**SEZIONE DEL DOCUMENTO**.
##########
Un aspetto particolare ebbe la resistenza francese, capeggiata da Charles De Gaulle e che in Inghilterra fruì dell’appoggio militare britannico, al punto da costituire in seno all’esercito di sua maestà un corpo di spedizione francese che ebbe l’onore di entrare per primo nella Parigi liberata.
Ora, nella storia moderna dell’Italia due sono i periodi di sincera partecipazione popolare, il Risorgimento e la Resistenza: movimenti fatti certamente da minoranze ma altrettanto certamente decisivi per le sorti del popolo italiano. Poi si sa, molti “eroi” salgono sul carro del vincitore a cose fatte e le cifre si gonfiano.
Dopo i primi anni di esaltazione agiografica, gli storici hanno meglio analizzato il movimento della Resistenza; interessante la tesi dello storico (e partigiano) Claudio Pavone, che in seno alla Resistenza ha distinto tre movimenti fra essi intersecanti: quello della liberazione dallo straniero e dal nazifascismo, quello di progresso sociale, promosso anzitutto dalle brigate Garibaldi di ispirazione comunista, e quello sfociato nella guerra civile. Sull’analisi di Pavone molti storici, anche di diversa formazione, concordano, ponendo attenzione su singoli episodi che portano a valorizzare l’uno o l’altro movimento.
##########
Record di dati
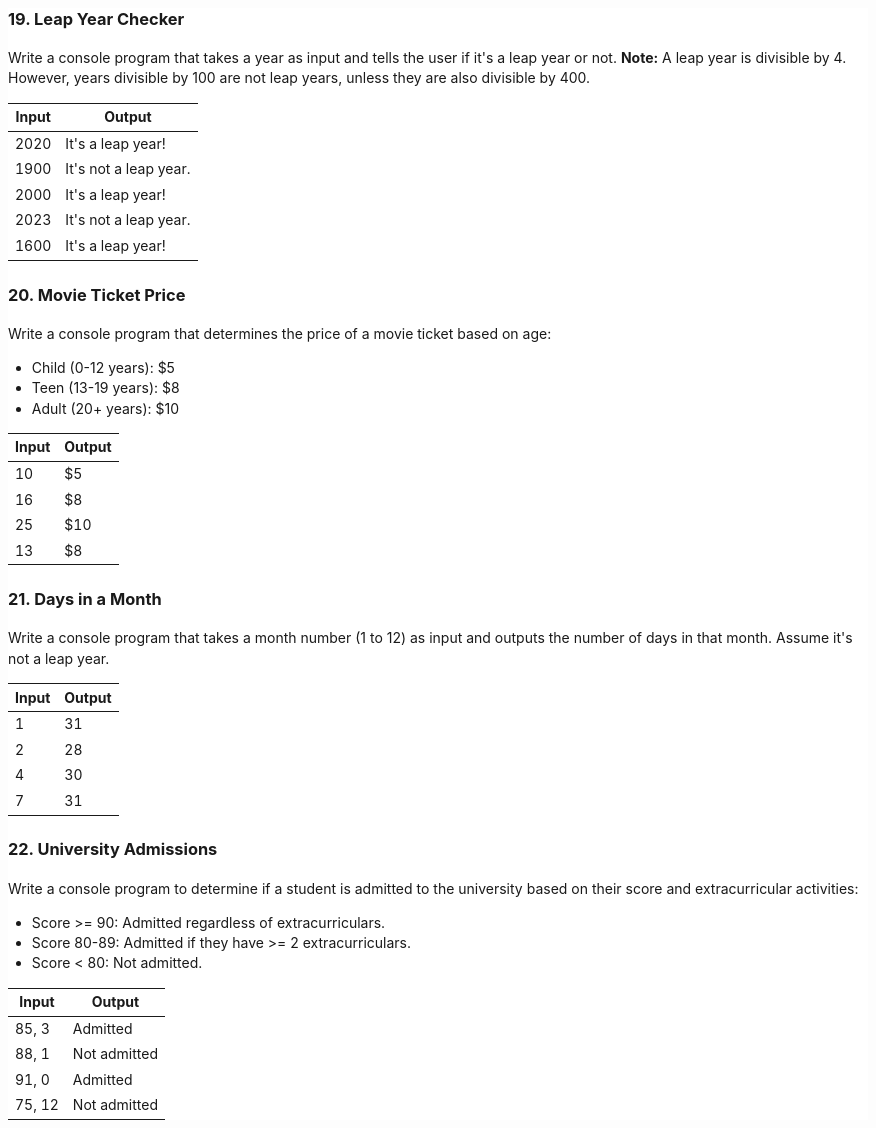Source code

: ### 19. Leap Year Checker

Write a console program that takes a year as input and tells the user if it&#39;s a leap year or not.
**Note:** A leap year is divisible by 4. However, years divisible by 100 are not leap years, unless they are also divisible by 400.

Input |Output
---|---
2020 |It's a leap year!
1900 |It's not a leap year.
2000 |It's a leap year!
2023 |It's not a leap year.
1600 |It's a leap year!

### 20. Movie Ticket Price

Write a console program that determines the price of a movie ticket based on age:
* Child (0-12 years): $5
* Teen (13-19 years): $8
* Adult (20+ years): $10

Input |Output
---|---
10 |$5
16 |$8
25 |$10
13 |$8

### 21. Days in a Month

Write a console program that takes a month number (1 to 12) as input and outputs the number of days in that month. Assume it&#39;s not a leap year.

Input |Output
---|---
1 |31
2 |28
4 |30
7 |31

### 22. University Admissions

Write a console program to determine if a student is admitted to the university based on their score and extracurricular activities:
* Score &gt;= 90: Admitted regardless of extracurriculars.
* Score 80-89: Admitted if they have &gt;= 2 extracurriculars.
* Score &lt; 80: Not admitted.

Input |Output
---|---
85, 3 |Admitted
88, 1 |Not admitted
91, 0 |Admitted
75, 12 |Not admitted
##########
**SERIE DI ESERCIZI**.
**A)** Rispondi a queste domande sul brano dedicato alla Resistenza, una riga per ciascuna:
(i) Da chi era capeggiata la resistenza francese?
(ii) Quali sono i due periodi di sincera partecipazione popolare nella storia moderna dell'Italia?
(iii) Quale dei tre movimenti distinti da Claudio Pavone fu promosso anzitutto dalle brigate Garibaldi?
**B)** Elenca ogni riga dei record di dati in cui compare la stringa "that".

**SOLUZIONI PER ESERCIZIO**.
**A)**
(i) Da Charles De Gaulle.
(ii) Il Risorgimento e la Resistenza.
(iii) Quello di progresso sociale.

**B)**
Write a console program that takes a year as input and tells the user if it&#39;s a leap year or not.
Write a console program that determines the price of a movie ticket based on age:
Write a console program that takes a month number (1 to 12) as input and outputs the number of days in that month. Assume it&#39;s not a leap year.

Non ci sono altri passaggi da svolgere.